Correct Answer - Option 2 : 33.33%
Concept:
The transmission efficiency of an AM wave is defined as the percentage of total power contributed by the sidebands.
For a sinusoidal AM signal, it is given by:
\(η=\frac{{{μ ^2}}}{{2 + {μ ^2}}} \times 100\)
μ = Modulation index
The maximum efficiency is obtained for μ = 1, i.e.
\(η_{max}=\frac{{{1}}}{{2 + {1}}} \times 100\)
ηmax = 33.33 %
Derivation:
Mathematically, the efficiency can be expressed as:
\(\eta = \frac{{{P}_{SB}}}{{{P_t}}} \times 100\%\)
For sinusoidal input
PSB = Sideband power given by:
\({P_{SB}} = \frac{{{P_c}\;{\mu ^2}}}{2}\)

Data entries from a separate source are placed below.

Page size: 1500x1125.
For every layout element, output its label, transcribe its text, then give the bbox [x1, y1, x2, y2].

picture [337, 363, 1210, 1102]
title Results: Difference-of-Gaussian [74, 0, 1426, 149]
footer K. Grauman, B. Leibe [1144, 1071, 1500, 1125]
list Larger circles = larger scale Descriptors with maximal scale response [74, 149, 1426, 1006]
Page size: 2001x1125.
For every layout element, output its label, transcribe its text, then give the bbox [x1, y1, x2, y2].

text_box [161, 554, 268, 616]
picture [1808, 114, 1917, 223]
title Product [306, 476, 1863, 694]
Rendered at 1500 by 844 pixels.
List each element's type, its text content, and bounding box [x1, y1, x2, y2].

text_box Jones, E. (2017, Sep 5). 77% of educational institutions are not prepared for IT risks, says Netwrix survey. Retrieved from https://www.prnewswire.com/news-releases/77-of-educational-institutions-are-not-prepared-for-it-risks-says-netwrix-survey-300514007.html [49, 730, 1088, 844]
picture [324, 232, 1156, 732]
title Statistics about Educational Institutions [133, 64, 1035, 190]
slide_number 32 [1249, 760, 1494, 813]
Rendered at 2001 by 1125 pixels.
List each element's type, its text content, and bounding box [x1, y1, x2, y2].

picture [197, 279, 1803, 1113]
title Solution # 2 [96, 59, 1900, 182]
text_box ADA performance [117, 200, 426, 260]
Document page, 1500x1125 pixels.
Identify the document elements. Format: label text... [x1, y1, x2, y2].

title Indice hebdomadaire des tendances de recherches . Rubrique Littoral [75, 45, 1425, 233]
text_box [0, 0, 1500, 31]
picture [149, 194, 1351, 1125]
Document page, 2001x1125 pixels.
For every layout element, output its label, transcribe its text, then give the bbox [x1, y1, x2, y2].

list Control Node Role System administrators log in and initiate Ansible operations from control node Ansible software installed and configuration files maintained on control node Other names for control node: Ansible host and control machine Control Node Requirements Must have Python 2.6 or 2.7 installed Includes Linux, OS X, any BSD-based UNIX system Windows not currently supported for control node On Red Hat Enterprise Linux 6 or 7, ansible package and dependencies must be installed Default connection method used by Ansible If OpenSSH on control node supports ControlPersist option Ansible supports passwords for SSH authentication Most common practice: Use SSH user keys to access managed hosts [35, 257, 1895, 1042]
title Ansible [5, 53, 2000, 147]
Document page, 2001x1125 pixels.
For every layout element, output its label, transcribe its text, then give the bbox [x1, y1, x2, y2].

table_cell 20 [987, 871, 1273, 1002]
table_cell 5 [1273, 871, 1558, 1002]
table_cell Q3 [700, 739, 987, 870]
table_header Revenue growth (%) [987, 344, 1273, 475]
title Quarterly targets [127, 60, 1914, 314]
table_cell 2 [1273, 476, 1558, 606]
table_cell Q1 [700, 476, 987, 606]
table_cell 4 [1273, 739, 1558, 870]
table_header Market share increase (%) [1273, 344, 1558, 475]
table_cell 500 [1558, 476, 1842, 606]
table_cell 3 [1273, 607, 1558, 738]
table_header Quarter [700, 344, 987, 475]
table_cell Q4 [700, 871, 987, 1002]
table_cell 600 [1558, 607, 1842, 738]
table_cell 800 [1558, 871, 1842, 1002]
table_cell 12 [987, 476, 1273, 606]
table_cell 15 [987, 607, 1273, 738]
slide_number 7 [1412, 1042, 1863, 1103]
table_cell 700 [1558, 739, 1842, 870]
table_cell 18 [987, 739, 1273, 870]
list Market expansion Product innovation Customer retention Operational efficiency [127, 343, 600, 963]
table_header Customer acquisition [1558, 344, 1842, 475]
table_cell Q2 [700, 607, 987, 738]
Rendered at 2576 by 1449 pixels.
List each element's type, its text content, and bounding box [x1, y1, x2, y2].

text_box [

Pt = Total power given by:
\({P_t} = {P_c}\;\left( {1 + \frac{{{\mu ^2}}}{2}} \right)\),
\(\eta = \frac{{{P_c}{\mu ^2}}}{{2\left( {{P_c}\left( {1 + \frac{{{\mu ^2}}}{2}} \right)} \right)}}\)
\(\eta = \frac{{{P_c}{\mu ^2}}}{{{P_c}\left( {2 + {\mu ^2}} \right)}} = \frac{{{\mu ^2}}}{{2 + {\mu ^2}}} \times 100\)